__Assignment__:
Show every line of the records that contains the word "para", copying each line in full. Case counts.

__Input material__:

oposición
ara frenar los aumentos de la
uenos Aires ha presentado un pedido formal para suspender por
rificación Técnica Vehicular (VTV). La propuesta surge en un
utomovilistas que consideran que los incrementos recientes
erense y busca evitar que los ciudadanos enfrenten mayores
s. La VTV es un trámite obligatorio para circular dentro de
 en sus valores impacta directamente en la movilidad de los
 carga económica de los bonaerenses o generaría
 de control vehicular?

__Result of this exercise__:
uenos Aires ha presentado un pedido formal para suspender por
s. La VTV es un trámite obligatorio para circular dentro de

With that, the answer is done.